Overweight Children: Depression Eating
Replace Depression Eating With Healthy Habits
If children are overeating to compensate for emotional issues, it’s important to find their triggers for eating. “The biggest piece is, ‘Can I figure out why I’m putting this food in my mouth?'” Weissman says. “‘Do I eat when I’m stressed, tired, lonely, when something bad has happened?'” Then you can work together on finding alternatives. These strategies may help:
- Have your teen keep a journal. Recording triggers of sadness can make patterns of depression and eating clearer to you and your teen. After you recognize the triggers, help her find replacements for unhealthy eating in response to negative feelings.
- Talk to your child about school. If bad grades are behind feelings of self-loathing, consider tutoring, or talk to teachers about ways to help your child improve his or her performance. If your child is avoiding his crowd because of teasing or bullying, try to help him find more positive social circles or healthy ways cope.

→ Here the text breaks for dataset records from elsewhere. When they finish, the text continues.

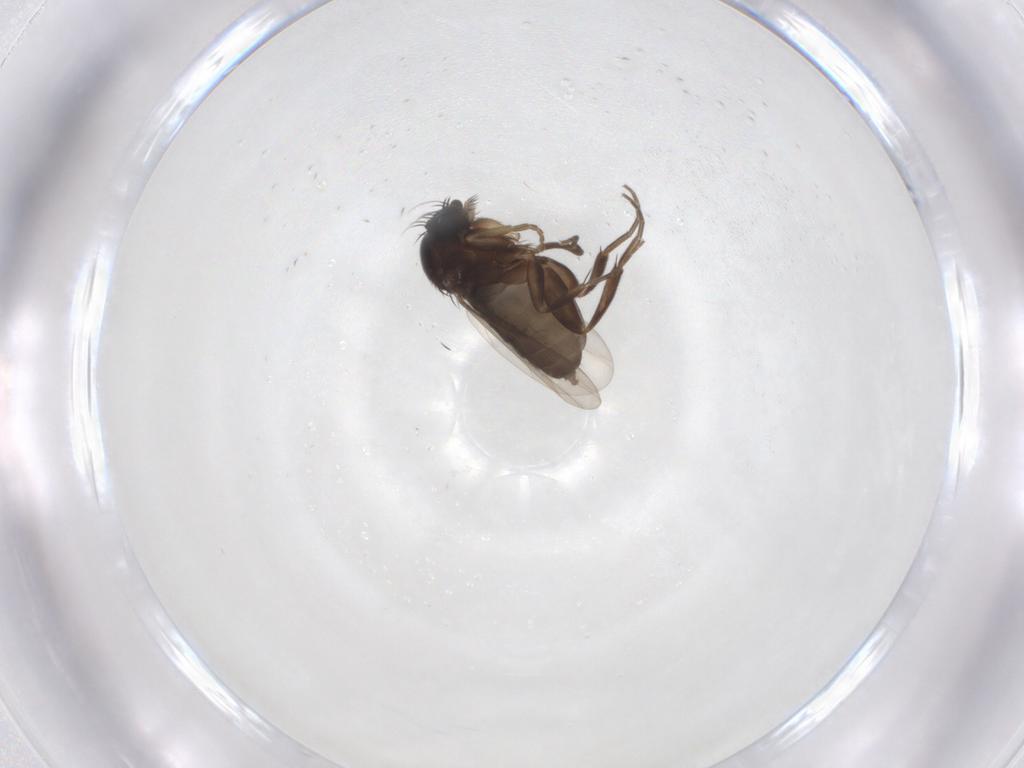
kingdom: Animalia
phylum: Arthropoda
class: Insecta
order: Diptera
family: Phoridae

- Get physical as a family. Activities that families can do together — a walk after dinner, a game of hoops, a bike ride through the park — are healthy ways to fight both depression and obesity.
Focus on Health, Not Appearance
Parents walk a thin line in addressing their child’s weight issues, says David Ermer, MD, a child and adolescent psychiatrist for Sanford Health in Sioux Falls, S.D. Criticizing your child over his weight and appearance “can go a long way to hurting self-esteem, so the concern should be about health, not image,” Ermer says.
Remember that changing how you behave and think is hard work for children as well as adults, so it’s important for family members to support each other. “Don’t beat yourself up for setbacks,” Ermer says. “The goal is to gradually move from bad habits to better habits.”